Whether in a public cloud or in a private data center, OpenShift keeps you productive
December 16, 2014

Whether in a public cloud or in a private data center, OpenShift keeps you productive

Isaac Christoffersen | TrustRadius Reviewer
Score 10 out of 10
Vetted Review

Software Version

Other

Modules Used

  • Both the OpenShift Online and Enterprise versions.
  • Java, Ruby, Php, Node JS Apps
  • Wordpress, Drupal, Ghost, OwnCloud Instant Apps

Overall Satisfaction with OpenShift

We leverage OpenShift in a number of ways. First, we use it to support the Academic institutions by setting up environments for students to access course applications. Second, we use it to host our Sales Automation and quote generation tools. Finally, we leverage it to support development environments and enable developer self-service.
In addition to being a consumer, we also are a consulting company where we advise companies as to the use and implementation of OpenShift and PaaS solutions within there environment. We help them identify which applications are ideal fits and which ones should be avoided. In addition, we have worked with other partner companies to bring their products to the OpenShift environment. ownCloud is one such company where we not only created the instant application to be deployed in the environment, but also developed an on-premise Dropbox alternative for companies concerned about data ownership.
  • Ability to rapidly create application hosting environments
  • Security-first mindset with SELinux and limited ports open by default
  • Rich ecosystem of tools, frameworks, and languages. While most PaaS environments are just now moving to a Polyglot platform, OpenShift has been doing it from day one.
  • Improved monitoring of the stack. Difficult to see how the different layers can be impacted and correlate events.
  • OpenShift + Docker deployment strategies - ability to move application workloads between different deployments such as developer environments, other cloud providers.
  • More commercial supported applications similar to Drupal, Wordpress, EnterpriseDB, MongoDB, AppDynamics, etc.
  • Stability of our hosted applications as we were able to not focus on infrastructure and direct resources to the applications itself.
  • Ability to size workloads more appropriately to the application needs.
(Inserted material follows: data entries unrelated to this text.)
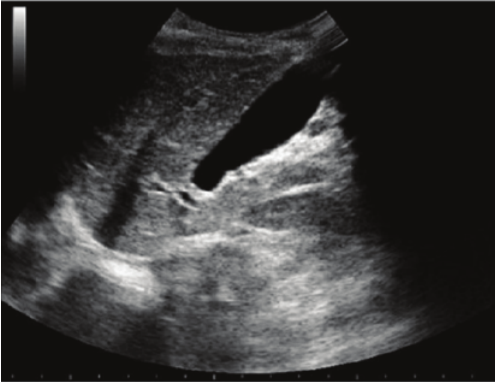
F 1: Hepatic ultrasound showing a distended gallbladder.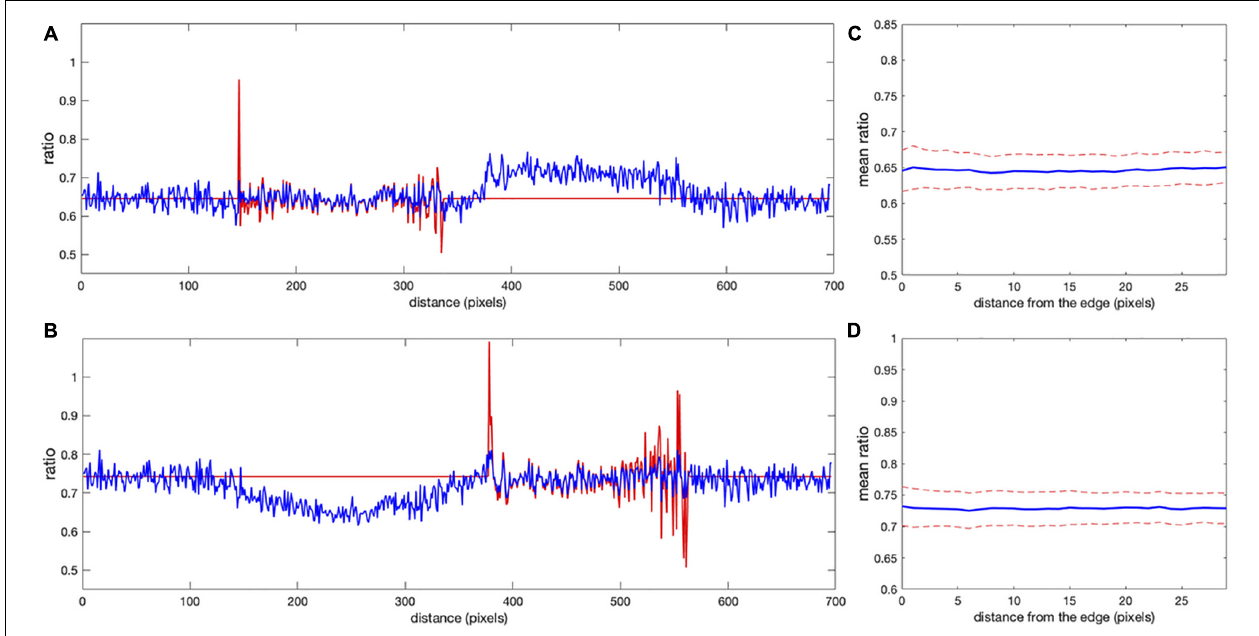
FIGURE 6 | Comparison of correction using the noise correction factor (NCF) versus mean background subtraction. (A,B) The ratio profiles from the images in Figures 5C,D along the line at the same location as in Figure 1 . Red and blue colors indicate the ratios obtained with the mean background subtraction and NCF methods, respectively. Both results overlap inside the cells away from the edge [left cell in panel (A) and right cell in panel (B) ]. Near the cell edges, the shape of the profile is still consistent between the methods, but the artifacts are not present in the result of the correction factor method. (C,D) Mean ratio signal as a function of the distance toward the cell center from the edge after applying the correction factor [panel (C) for the left cell and panel (D) for the right cell], showing the expected flat level with only 1.2 and 0.9% deviation from a perfectly constant line. The variance of the fluctuations is also flat all the way to the cell edge, in contrast to the background subtraction approaches (see Figures 3 , 4E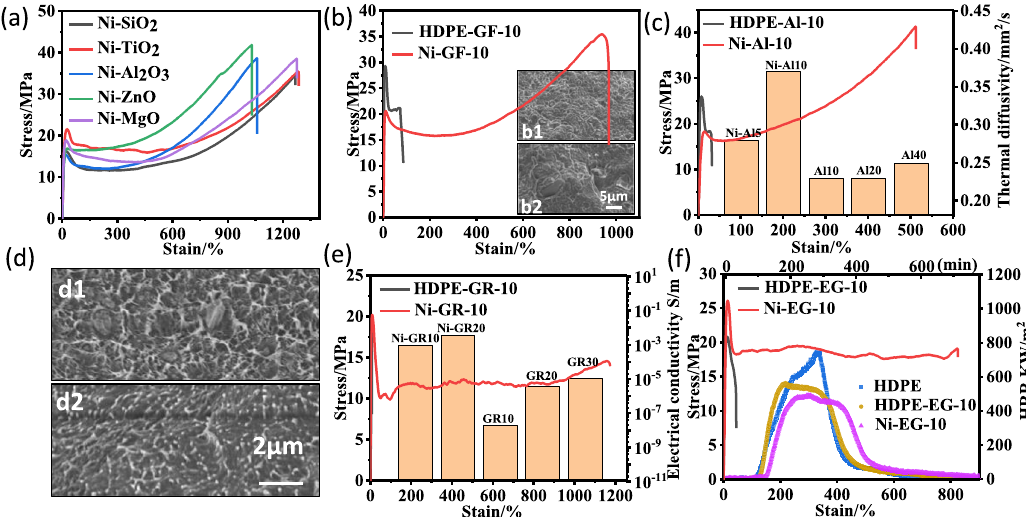
Fig. 5 Properties of polyethylene composites. The number in the sample name represents the approximate content of inorganic fi ller; the sample names containing “ Ni ” were prepared from in situ polymerization using supported catalysts, and the other samples were prepared from extrusion blending; GF, Al, GR and EG represent Glass fi ber, Al 2 O 3 , Graphene and Expanded graphite, respectively. a Stress-strain curves of samples obtained using Ni-SiO 2 (Table 1, Entry 6), Ni-TiO 2 (Table 1, Entry 7), Ni-Al 2 O 3 (Table 1, Entry 8), Ni-ZnO (Table 1, Entry 9), and Ni-MgO (Table 1, Entry 10). b Stress-strain curves of HDPE- GF-10 and Ni-GF-10. Inset: SEM images (b1 and b2) of Ni-GF-10 and HDPE-GF-10. c Stress-strain curves of HDPE-Al-10 and Ni-Al-10. The thermal diffusivity of Ni-Al5, Ni-Al10, Al10, Al20, and Al30. d SEM images (d1 and d2) of Al20 and Ni-Al20. e Stress-strain curves of HDPE-GR-10 and Ni-GR-10. Inset: the electrical conductivity of Ni-GR10, Ni-GR20, GR10, GR20, and GR30. f Stress-strain curves of HDPE-EG-10 and Ni-EG-10. Inset: the heat release rates of HDPE, HDPE-EG-10, and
If an application is only needed once a week, we can spin it down until its needed. This helps with aligning resource consumption.
  • Ability to quickly spin up Proof of concepts as well as replicate standalone environments faster. For example, in support of one our academic institution clients, we were able to quickly stand up 10 environments for a class in a matter of minutes
Leveraged Heroku for quick development environments. The tooling was comparable to OpenShift but the cost was much higher. In addition, being able to deploy the same applications in OpenShift Online and in the on premise Enterprise version is a benefit as it allows for cloud-bursting scenarios.
Leverage OpenShift Online constantly at both the free and paid tiers. While AWS is convenient, it often brings more administration than I want to deal with for a quick application (i.e. Drupal or Wordpress blog). OpenShift also simplifies the DNS registration and ability to share application environments with team members.
OpenShift is not suited for database hosting scenarios like Oracle RAC. Best suited for stateless web applications, but if there is shared data, a distributed cache is probably about the best way to handle that.